Off I go for a test drive, really romp on it, and I can't get over 225 F oil temps. Eureka. Now for the acid test.
Took the 1000 lb trailer and fully loaded van up a notorious highway system in British Columbia, from Vancouver to Lake Okanagan, in 93 F ambient air temps. Dig the topograpy profile:

That treasure is followed by this one:

I saw over a dozen vehicles dead by the side of the highway that day. 93 F is ugly high heat for that kind of climb, unless your car is in excellent running condition.
I drove a little slower than usual, about 62 - 65 mph.
Oil temps stayed rock steady at 225 F until the steepest sections, at which point they climbed slowly to about 240 F. I backed off at that point, got down into 3rd gear and held 45 - 50 mph.
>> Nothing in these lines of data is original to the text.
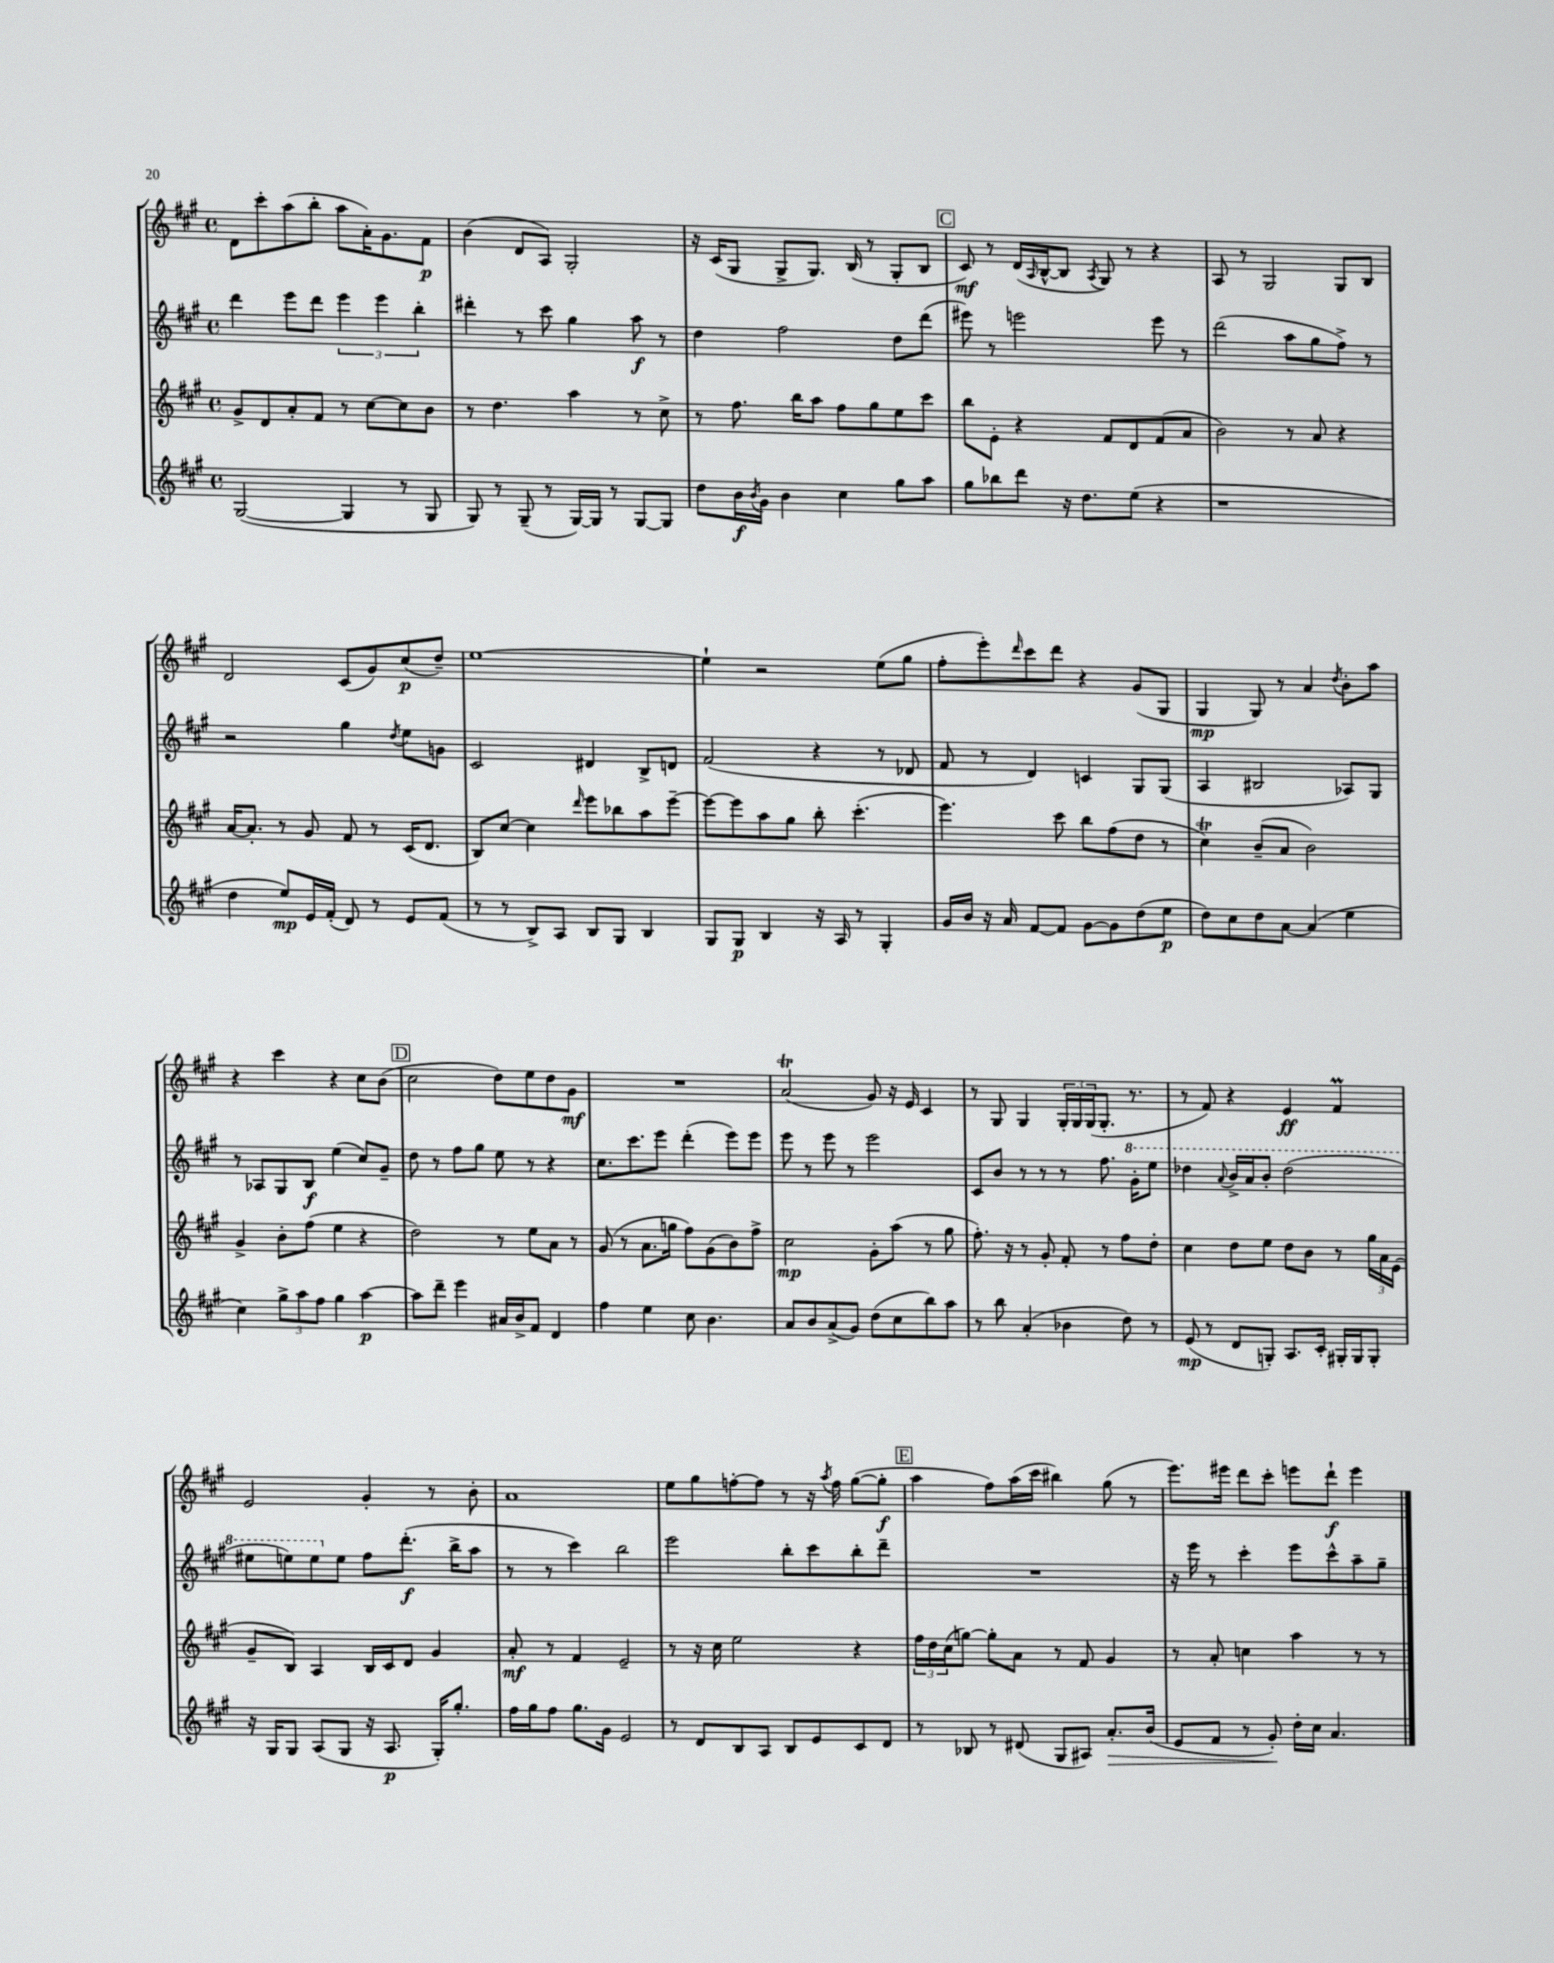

**kern	**kern	**kern	**kern
*staff4	*staff3	*staff2	*staff1
*clefG2	*clefG2	*clefG2	*clefG2
*k[f#c#g#]	*k[f#c#g#]	*k[f#c#g#]	*k[f#c#g#]
*M4/4	*M4/4	*M4/4	*M4/4
*met(c)	*met(c)	*met(c)	*met(c)
([2G#	8g#^	4ddd	8d
.	8d	.	8ccc#'
.	8a'	8eee	(8aa
.	8f#	8ddd	8bb'
4G#]	8r	6eee	8aa
.	[8cc#	.	16a')
.	.	6eee	.
.	.	.	8.g#
8r	8cc#]	.	.
.	.	6bb'	.
8G#	8b	.	8f#
=	=	=	=
8G#)	8r	4ddd#'	(4b
8r	4.dd	.	.
(8G#~	.	8r	8d
8r	.	8ccc#	8A)
[16G#)	4aa	4gg#	2G#'
16G#]	.	.	.
8r	.	.	.
[8G#	8r	8aa	.
8G#]	8cc#^	8r	.
=	=	=	=
8dd	8r	4dd	16r
.	.	.	(16c#
16b	8.ff#	.	8G#
8qb	.	.	.
16g#	.	.	.
4b	.	2ff#	8G#^
.	16bb	.	.
.	8aa	.	8.G#)
4cc#	8ff#	.	.
.	.	.	(16B
.	8gg#	.	8r
8gg#	8ee	8dd	8G#'
8aa	8ccc#	(8ddd	8B
=	=	=	=
8gg#	8bb	8eee#)	8c#)
8bb-	8e'	8r	8r
8ddd	4r	2eee	(16d
.	.	.	16qqA
.	.	.	[16B^^
16r	.	.	8B]
8.dd	.	.	.
.	.	.	8qA
.	8f#	.	8G#)
(8ee	8d	.	8r
4r	(8f#	8eee	4r
.	8a	8r	.
=	=	=	=
1r	2b)	(2ddd	8A
.	.	.	8r
.	.	.	2G#
.	8r	8aa	.
.	8a	8gg#	.
.	4r	8ff#^)	8G#
.	.	8r	8B
=	=	=	=
4dd	[16a	2r	2d
.	8.a']	.	.
8ee)	8r	.	.
16e	8g#	.	.
(16f#'	.	.	.
8d)	8f#	4gg#	(8c#
8r	8r	.	8g#)
.	.	8qdd	.
8e	(16c#	8ee	(8cc#
.	8.d	.	.
(8f#	.	8g	8dd~)
=	=	=	=
8r	8B)	2c#	[1ee
8r	[8cc#	.	.
8B^)	4cc#]	.	.
8A	.	.	.
.	16qqddd	.	.
8B	8eee	4d#	.
8G#	8bb-	.	.
4B	8aa	8B^	.
.	[8eee~	8d	.
=	=	=	=
8G#	8eee_	(2f#	4ee`]
8G#	8eee]	.	.
4B	8aa	.	2r
.	8gg#	.	.
16r	8bb'	4r	.
16A	.	.	.
8r	(4.ccc#'	.	.
4G#'	.	8r	(8ee
.	.	8d-	8gg#
=	=	=	=
16g#	4.eee)	8f#	8ff#'
16b	.	.	.
16r	.	8r	8eee')
16a	.	.	.
.	.	.	16qqddd
[8f#	.	4d)	8ccc#
8f#]	8ccc#	.	8ddd
[8g#	8bb	4c	4r
8g#]	(8ff#	.	.
(8dd	8dd	8G#	(8g#
8ee	8r	(8G#	8G#
=	=	=	=
8dd)	4cc#)	4A	4G#
8cc#	.	.	.
8dd	(8b~	2B#	8G#)
[8a	8a	.	8r
(4a]	2b)	.	4a
.	.	.	8qdd
4ee	.	8A-)	8b'
.	.	8G#	8aa
=	=	=	=
4cc#)	4g#^	8r	4r
.	.	8A-	.
12gg#^	8b'	8G#	4ccc#
12aa	.	.	.
.	(8ff#	8B	.
12ff#	.	.	.
4gg#	4ee	(4ee	4r
[4aa	4r	8cc#)	8cc#
.	.	8g#~	(8b
=	=	=	=
8aa]	2dd)	8dd	2cc#
8ddd~	.	8r	.
4eee	.	8ff#	.
.	.	8gg#	.
16a#	8r	8ee	8dd)
16b^	.	.	.
8f#	8ee	8r	8ee
4d	8a	4r	8dd
.	8r	.	8g#
=	=	=	=
4ff#	(8g#	8.cc#	1r
.	8r	.	.
.	.	8.ccc#	.
4ee	8.a	.	.
.	.	8eee	.
.	16gg	.	.
8cc#	8ff#)	(4ddd'	.
4.b	(8g#	.	.
.	8b)	8eee)	.
.	8ff#^	8eee	.
=	=	=	=
8a	2cc#	8eee	(2a
8b	.	8r	.
(8a^	.	8eee	.
8g#)	.	8r	.
(8dd	8g#'	2eee	8g#)
8cc#	(8aa	.	16r
.	.	.	16e
8bb)	8r	.	4c#
8aa	8gg#	.	.
=	=	=	=
8r	8.ff#')	8c#	8r
8bb	.	8b	8G#
.	16r	.	.
(4a'	8r	8r	4G#
.	8g#'	8r	.
4b-	8f#'	8r	24G#'
.	.	.	24G#
.	.	.	(24G#
.	8r	8.ff#	8.G#'
8dd)	8ff#	.	.
.	.	16gg#'	8.r
8r	8dd'	8eee	.
=	=	=	=
(8e	4cc#	4ddd-	8r
8r	.	.	8f#)
.	.	8qqaa	.
8d	8dd	16bb^	4r
.	.	16aa	.
8G')	8ee	8bb'	.
8.A	8dd	(2ddd-	4e
.	8b	.	.
16c#'	.	.	.
16G#'	8r	.	4f#
16G#	.	.	.
8G#'	24gg#	.	.
.	24a	.	.
.	(24e	.	.
=	=	=	=
16r	8g#~	8eee#	2e
16G#	.	.	.
8G#	8B)	8eee)	.
(8A	4A	8eee	.
8G#	.	8ee	.
16r	16B	8ff#	4g#'
8.A	16c#	.	.
.	8d	(8.ddd'	.
16G#')	4g#	.	8r
8.gg#'	.	16bb^	.
.	.	8aa	8b'
=	=	=	=
16ff#	8a'	8r	1a
16gg#	.	.	.
8ff#	8r	8r	.
8.gg#	4f#	4ccc#)	.
16g#	.	.	.
2e	2e~	2bb	.
=	=	=	=
8r	8r	2eee	8ee
8d	16r	.	8gg#
.	16cc#	.	.
8B	2ee	.	[8ff'
8A	.	.	8ff]
8B	.	8bb'	8r
8e	.	8ccc#	16r
.	.	.	8qaa
.	.	.	16ff
8c#	4r	8bb'	([8gg#
8d	.	8ddd~	8gg#']
=	=	=	=
8r	24ff#	1r	4aa
.	24dd	.	.
.	(24cc#	.	.
8B-	[8gg)	.	.
8r	8gg']	.	8ff#)
(8d#	8a	.	(16aa
.	.	.	16ccc#
8G#	8r	.	4bb#)
8A#)	8f#	.	.
8.a'	4g#	.	(8gg#
.	.	.	8r
(16b	.	.	.
=	=	=	=
8e	8r	16r	8.eee)
.	.	16eee	.
8f#	8a'	8r	.
.	.	.	16eee#
8r	4cc	4ccc#'	8ddd
8g#')	.	.	8ccc#'
16dd'	4aa	8eee	8eee
16cc#	.	.	.
4.a	.	8ccc#^^	8ddd`
.	8r	8aa~	4eee
.	8r	8gg#~	.
==	==	==	==
*-	*-	*-	*-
Rocked past the dead vehicles and semis in the crawl lane. Had to get into 2nd gear for the last mile or so before Coquihalla Summit (just North of the avalanche tunnel, if you know this highway), but still could hold 30 mph and under 240 F oil temps.
On the way back home, ambient air was only 83 F, and again I had no trouble holding 225 F for most of the trip. Although the long climb back from Lake Okanagan to Pennask Summit had me in 3rd gear at 50 mph and 240 F for almost all of it. Acceptable results, I thought. If I could have ditched the trailer, I bet I could have kept the oil temps down enough to hold 60 + mph in 4th gear.
So there's my dissertation on the subject. I'm very pleased with the oil/water and tube & fin coolers both working in parallel, as long as the tube & fin cooler has enough fresh air flow. The dryer ducting is ghetto as hell to look at, but really effective. Just have to make sure it doesn't chafe the brake line on that trailing arm.
Once more for Karl - oil temps rocket up disproportionately to EGT or water temps in IDI-powered Vanagons. It's a fact. I never really even had to watch my EGT gauge before, because I had to ***-foot around the oil temps so much that I never even got into sustained boost of the sort that could bring high EGTs.